Extracted page text data:
- - - - -

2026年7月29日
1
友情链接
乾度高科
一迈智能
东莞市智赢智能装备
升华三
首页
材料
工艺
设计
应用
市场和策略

- - - - -

What you need to do:
Keep every word intact and transcribe the records in full.

Written response:
2026年7月29日
1
友情链接
乾度高科
一迈智能
东莞市智赢智能装备
升华三
首页
材料
工艺
设计
应用
市场和策略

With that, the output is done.